# Iphone deleted message restore?



## StillSearching (Feb 8, 2013)

If i restore deleted messages on an iPad will it alert the Iphone that it’s linked to?


Sent from my iPhone using Tapatalk


----------



## SunCMars (Feb 29, 2016)

Ring ring.....

Nobody is connected to those old memories.

Fear not....

No, is my final answer.

SCM


----------



## StillSearching (Feb 8, 2013)

SunCMars said:


> Ring ring.....
> 
> 
> 
> ...




Will it restore his iPhone? I don’t want it to.


Sent from my iPhone using Tapatalk


----------



## SunCMars (Feb 29, 2016)

StillSearching said:


> Will it restore his iPhone? I don’t want it to.
> 
> 
> Sent from my iPhone using Tapatalk


Hmmmm?


Uh, no.

I neither want, nor, not want, for a restorative answer.

To restore the I Phone, you need to grasp it very tightly, not letting any part of it to touch the eyebrow of the eyepad.

Else, conjunctivitis will spread to both. Then your 'not want' will become reality.


----------



## it-guy (Jan 6, 2011)

If the Iphone is backed up on a PC with ITunes (or if you backup the device with Itunes), you can run a program called "iPhone Backup Extractor" to recover "some" deleted content such as text messages. It may not get you everything. But it will get you recently deleted pictures and text messages. Im not sure that you can back up a different device with the same icloud account and expect to get anything. If you are trying to recover info off of a phone, you should work with a backup from that phone.


----------



## it-guy (Jan 6, 2011)

But if you already distrust you partner this much, you should probably just leave them. Sorry, I am recovering from a relationship with a serial cheater. If you dont trust someone, I believe the relationship is already over. I dont give people second chances anymore. Life is to short for dealing with a cheater.


----------



## StillSearching (Feb 8, 2013)

it-guy said:


> But if you already distrust you partner this much, you should probably just leave them. Sorry, I am recovering from a relationship with a serial cheater. If you dont trust someone, I believe the relationship is already over. I dont give people second chances anymore. Life is to short for dealing with a cheater.




Yup my wife is a serial cheater. I’m trying to help a friend out. Thanks


Sent from my iPhone using Tapatalk


----------



## GusPolinski (Jan 21, 2014)

Depends on how you go about it.

If you use an app like Dr Fone or iPhone Backup Extractor that’s already been loaded onto a Mac or PC on which an iTunes backup has already been collected and then taken offline, all should be OK. Downloading a backup from iCloud, on the other hand, will likely generate either an alert or a two-factor authentication prompt.

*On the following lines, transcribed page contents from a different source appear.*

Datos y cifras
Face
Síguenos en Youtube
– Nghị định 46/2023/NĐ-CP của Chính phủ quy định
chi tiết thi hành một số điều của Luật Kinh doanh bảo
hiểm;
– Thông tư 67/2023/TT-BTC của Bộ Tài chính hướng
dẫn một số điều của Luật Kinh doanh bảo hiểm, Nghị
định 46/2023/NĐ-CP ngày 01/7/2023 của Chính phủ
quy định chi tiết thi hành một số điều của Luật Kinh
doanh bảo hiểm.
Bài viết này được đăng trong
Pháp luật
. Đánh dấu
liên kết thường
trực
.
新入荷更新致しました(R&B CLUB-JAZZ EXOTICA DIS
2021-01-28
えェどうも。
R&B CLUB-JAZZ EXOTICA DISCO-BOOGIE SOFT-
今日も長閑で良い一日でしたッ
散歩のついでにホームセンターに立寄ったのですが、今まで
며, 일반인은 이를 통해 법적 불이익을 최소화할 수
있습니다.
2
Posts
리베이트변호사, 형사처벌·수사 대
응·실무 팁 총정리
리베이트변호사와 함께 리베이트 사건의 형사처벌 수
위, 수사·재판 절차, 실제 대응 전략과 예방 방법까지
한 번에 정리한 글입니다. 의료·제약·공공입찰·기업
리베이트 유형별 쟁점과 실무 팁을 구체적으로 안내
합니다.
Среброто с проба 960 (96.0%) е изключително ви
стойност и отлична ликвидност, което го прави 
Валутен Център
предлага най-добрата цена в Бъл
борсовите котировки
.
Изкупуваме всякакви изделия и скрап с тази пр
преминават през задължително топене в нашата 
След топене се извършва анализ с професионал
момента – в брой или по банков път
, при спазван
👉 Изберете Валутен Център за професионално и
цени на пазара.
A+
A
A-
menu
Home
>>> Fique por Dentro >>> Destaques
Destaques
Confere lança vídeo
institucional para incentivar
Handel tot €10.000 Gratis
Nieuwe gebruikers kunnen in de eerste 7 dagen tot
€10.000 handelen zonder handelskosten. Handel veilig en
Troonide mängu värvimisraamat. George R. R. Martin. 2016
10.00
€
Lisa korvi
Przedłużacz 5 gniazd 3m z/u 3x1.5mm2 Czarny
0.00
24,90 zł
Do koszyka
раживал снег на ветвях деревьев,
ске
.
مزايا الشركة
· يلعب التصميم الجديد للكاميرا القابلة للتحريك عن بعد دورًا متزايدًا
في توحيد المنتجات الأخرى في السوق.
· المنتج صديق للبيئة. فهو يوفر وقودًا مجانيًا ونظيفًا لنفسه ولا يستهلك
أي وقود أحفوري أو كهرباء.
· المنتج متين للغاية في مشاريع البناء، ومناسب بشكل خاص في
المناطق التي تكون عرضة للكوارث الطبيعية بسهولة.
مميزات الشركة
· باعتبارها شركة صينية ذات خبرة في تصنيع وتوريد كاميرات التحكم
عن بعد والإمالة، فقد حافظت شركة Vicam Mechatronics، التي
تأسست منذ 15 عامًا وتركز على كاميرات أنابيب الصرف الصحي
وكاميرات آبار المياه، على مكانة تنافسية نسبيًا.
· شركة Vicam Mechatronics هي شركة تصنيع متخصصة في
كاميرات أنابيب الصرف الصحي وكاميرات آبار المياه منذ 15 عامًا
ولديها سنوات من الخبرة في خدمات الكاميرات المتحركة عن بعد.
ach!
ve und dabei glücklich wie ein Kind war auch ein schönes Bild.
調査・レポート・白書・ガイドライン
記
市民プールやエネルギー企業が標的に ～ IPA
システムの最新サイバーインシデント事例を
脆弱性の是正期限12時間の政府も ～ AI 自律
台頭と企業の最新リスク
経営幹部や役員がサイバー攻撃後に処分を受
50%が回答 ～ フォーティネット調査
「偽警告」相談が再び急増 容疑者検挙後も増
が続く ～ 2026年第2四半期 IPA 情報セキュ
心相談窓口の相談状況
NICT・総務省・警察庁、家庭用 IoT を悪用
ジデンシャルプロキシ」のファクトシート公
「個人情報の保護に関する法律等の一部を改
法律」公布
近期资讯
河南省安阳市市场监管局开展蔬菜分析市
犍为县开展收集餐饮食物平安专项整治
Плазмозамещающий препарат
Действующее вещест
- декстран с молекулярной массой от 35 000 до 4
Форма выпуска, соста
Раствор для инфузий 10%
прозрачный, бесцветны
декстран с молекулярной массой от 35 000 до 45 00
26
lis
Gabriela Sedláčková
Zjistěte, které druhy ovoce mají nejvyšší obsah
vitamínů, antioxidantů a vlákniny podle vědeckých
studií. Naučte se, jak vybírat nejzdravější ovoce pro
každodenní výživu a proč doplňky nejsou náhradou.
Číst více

If, however, you attempt to restore an iPhone or iPad backup to the actual device from which the backup was taken (you can’t restore an iPhone backup to an iPad or vice verse), an alert may be generated.


----------



## it-guy (Jan 6, 2011)

StillSearching said:


> Yup my wife is a serial cheater. I’m trying to help a friend out. Thanks
> 
> 
> Sent from my iPhone using Tapatalk


Cool Man. No Offence implied


----------



## NextTimeAround (Dec 15, 2011)

it-guy said:


> But if you already distrust you partner this much, you should probably just leave them. Sorry, I am recovering from a relationship with a serial cheater. If you dont trust someone, I believe the relationship is already over. I dont give people second chances anymore. Life is to short for dealing with a cheater.



I like knowing the whole truth -- or as much as I can -- before making a decision.

Do you have a problem with that?


----------



## it-guy (Jan 6, 2011)

NextTimeAround said:


> I like knowing the whole truth -- or as much as I can -- before making a decision.
> 
> Do you have a problem with that?


I do not have a problem with that.


----------